- **YOUR GOAL**:
Report every line in the records below that holds the word "CROSS".
◇ ◇ ◇ ◇ ◇
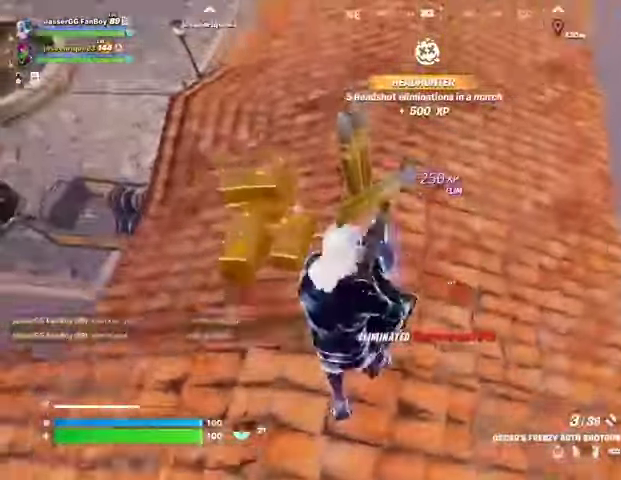
Gameplay with a controller (PlayStation layout); each line is a JSON object with the inputs held at the frame after it. "events" lists button and stick changes between this image and that frame as [ms after this image, input, new state], when the widget could be followed in between.
{"buttons": [], "left_stick": "down-left", "right_stick": "left", "events": [[33, "right_stick", "left"], [67, "left_stick", "down-right"], [167, "left_stick", "down"], [300, "left_stick", "down-left"]]}
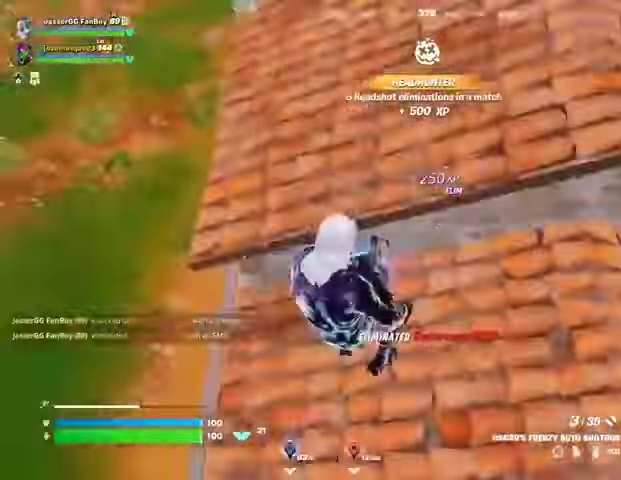
{"buttons": [], "left_stick": "up-left", "right_stick": "up-right", "events": [[67, "left_stick", "left"], [100, "right_stick", "up"], [167, "right_stick", "center"], [200, "SQUARE", "down"], [200, "left_stick", "up-left"], [267, "SQUARE", "up"], [400, "right_stick", "up-right"]]}
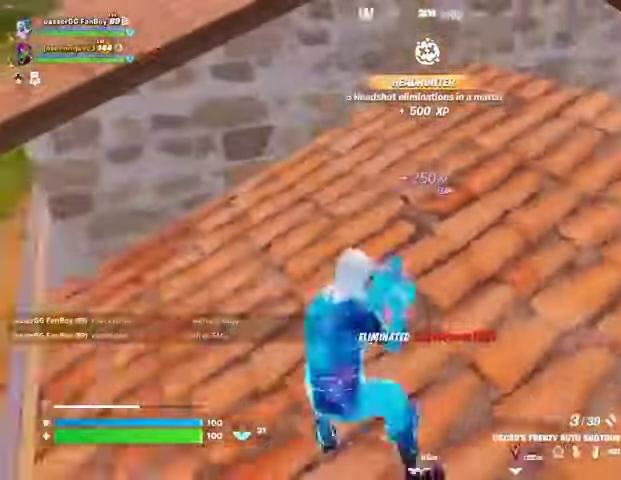
{"buttons": [], "left_stick": "up", "right_stick": "center", "events": [[67, "right_stick", "center"], [267, "right_stick", "left"], [333, "left_stick", "up"], [367, "right_stick", "center"]]}
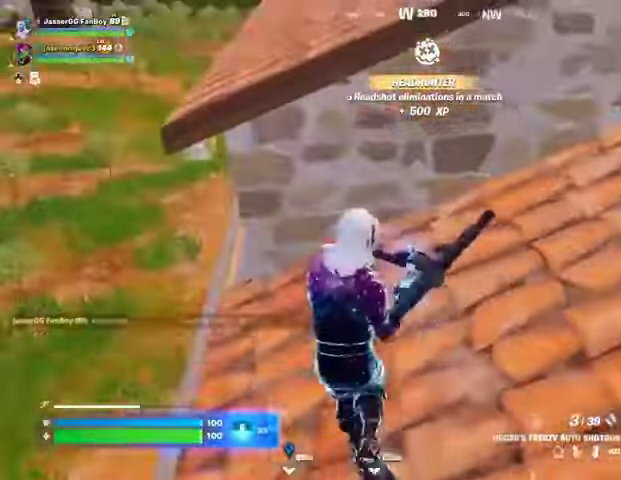
{"buttons": [], "left_stick": "up", "right_stick": "center", "events": [[100, "right_stick", "up-right"], [167, "CROSS", "down"], [167, "left_stick", "up-left"], [200, "right_stick", "center"], [233, "CROSS", "up"], [400, "right_stick", "left"], [433, "left_stick", "up"], [500, "right_stick", "center"]]}
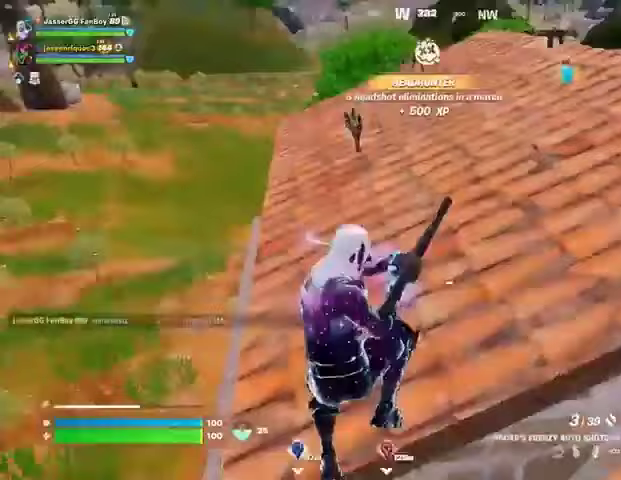
{"buttons": [], "left_stick": "up", "right_stick": "center", "events": [[233, "right_stick", "up-right"], [333, "right_stick", "center"]]}
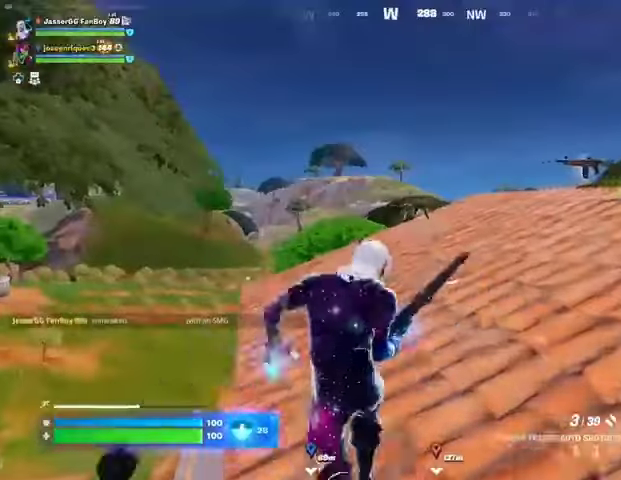
{"buttons": [], "left_stick": "up", "right_stick": "down-left", "events": [[133, "L1", "down"], [200, "L1", "up"], [233, "right_stick", "down-left"]]}
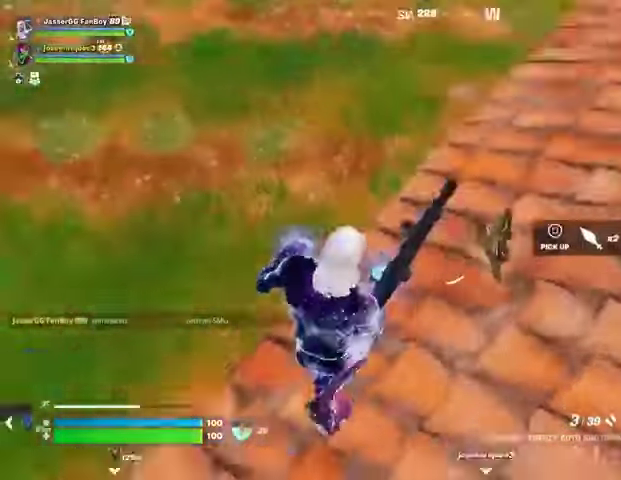
{"buttons": [], "left_stick": "up-right", "right_stick": "left", "events": [[67, "left_stick", "up-right"], [300, "right_stick", "center"], [400, "right_stick", "left"]]}
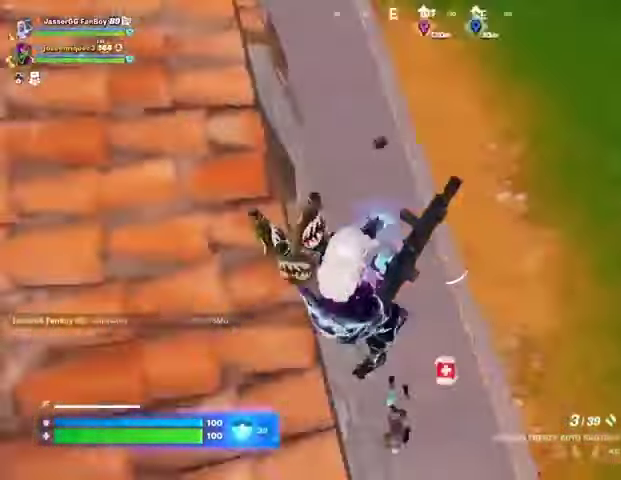
{"buttons": [], "left_stick": "down", "right_stick": "up-left", "events": [[133, "left_stick", "down"], [500, "right_stick", "up-left"]]}
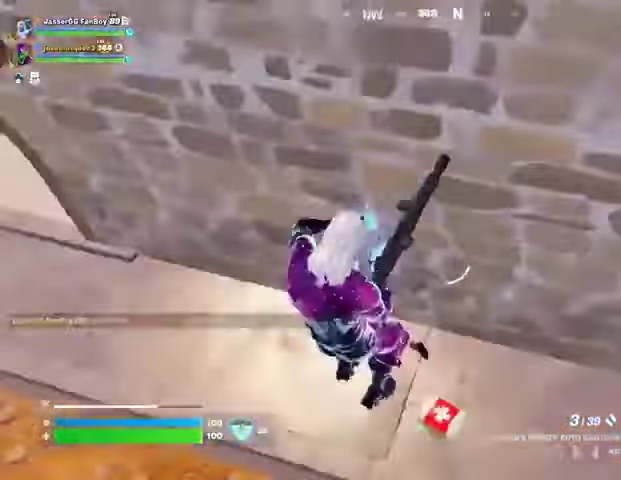
{"buttons": [], "left_stick": "up-left", "right_stick": "down-left", "events": [[100, "left_stick", "left"], [167, "right_stick", "center"], [200, "left_stick", "up-left"], [433, "CROSS", "down"], [500, "CROSS", "up"], [500, "right_stick", "down-left"]]}
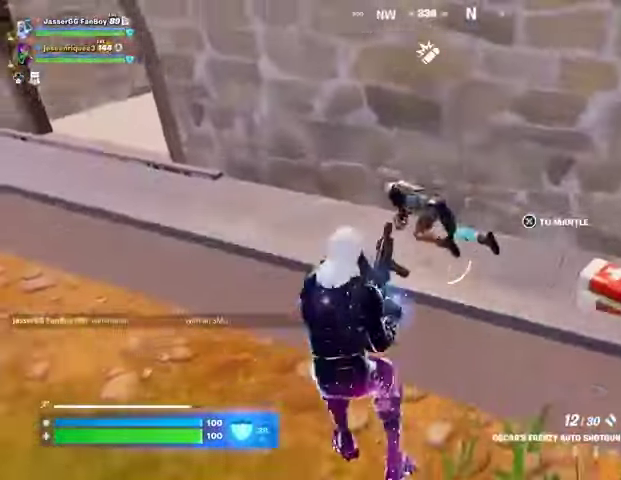
{"buttons": [], "left_stick": "up-left", "right_stick": "center", "events": [[67, "right_stick", "center"]]}
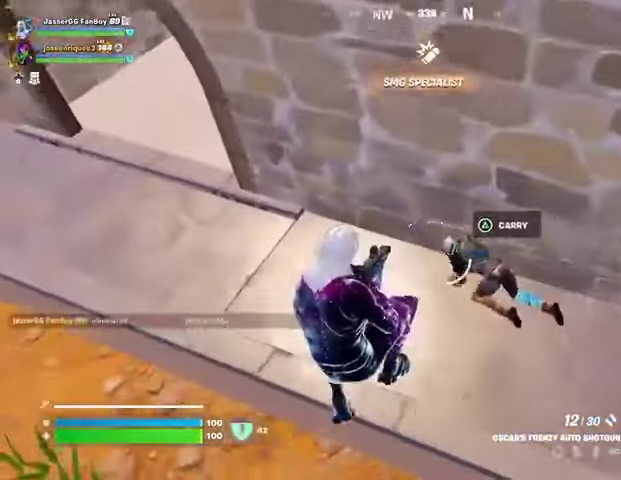
{"buttons": ["R2"], "left_stick": "center", "right_stick": "center", "events": [[100, "R1", "down"], [200, "R1", "up"], [200, "left_stick", "center"], [433, "R2", "down"]]}
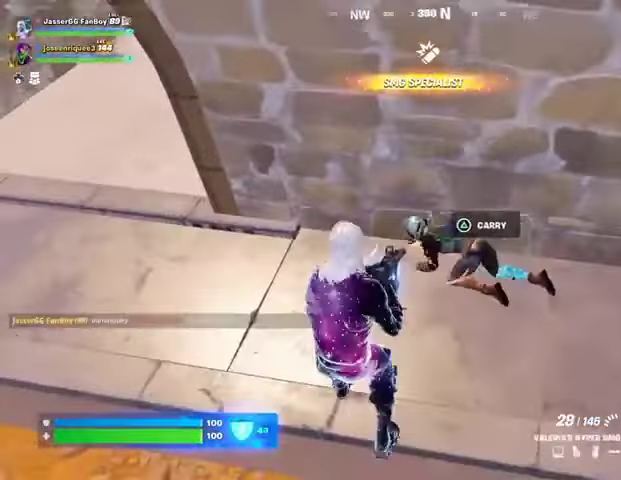
{"buttons": ["L1"], "left_stick": "up-left", "right_stick": "right", "events": [[33, "left_stick", "left"], [200, "left_stick", "up-left"], [467, "L1", "down"], [500, "R2", "up"], [500, "right_stick", "right"]]}
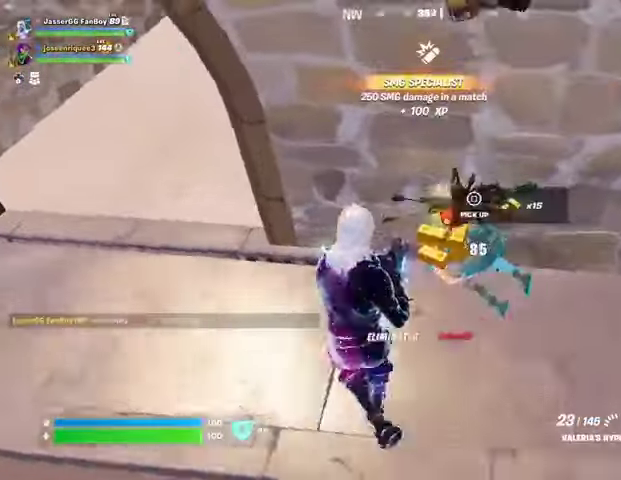
{"buttons": [], "left_stick": "up", "right_stick": "center", "events": [[67, "L1", "up"], [133, "right_stick", "up-right"], [167, "left_stick", "up"], [233, "L3", "down"], [267, "right_stick", "right"], [300, "L3", "up"], [433, "right_stick", "center"]]}
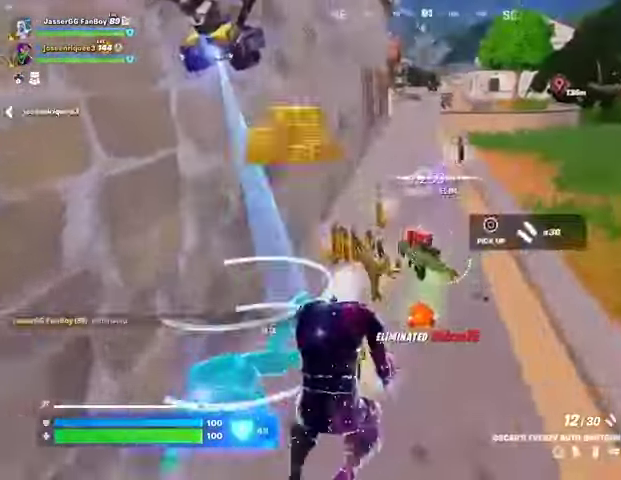
{"buttons": [], "left_stick": "up", "right_stick": "left", "events": [[200, "right_stick", "left"], [300, "left_stick", "up-right"], [433, "left_stick", "up"]]}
◇ ◇ ◇ ◇ ◇
- **TASK RESPONSE**:
{"buttons": [], "left_stick": "up", "right_stick": "center", "events": [[100, "right_stick", "up-right"], [167, "CROSS", "down"], [167, "left_stick", "up-left"], [200, "right_stick", "center"], [233, "CROSS", "up"], [400, "right_stick", "left"], [433, "left_stick", "up"], [500, "right_stick", "center"]]}
{"buttons": [], "left_stick": "up-left", "right_stick": "down-left", "events": [[100, "left_stick", "left"], [167, "right_stick", "center"], [200, "left_stick", "up-left"], [433, "CROSS", "down"], [500, "CROSS", "up"], [500, "right_stick", "down-left"]]}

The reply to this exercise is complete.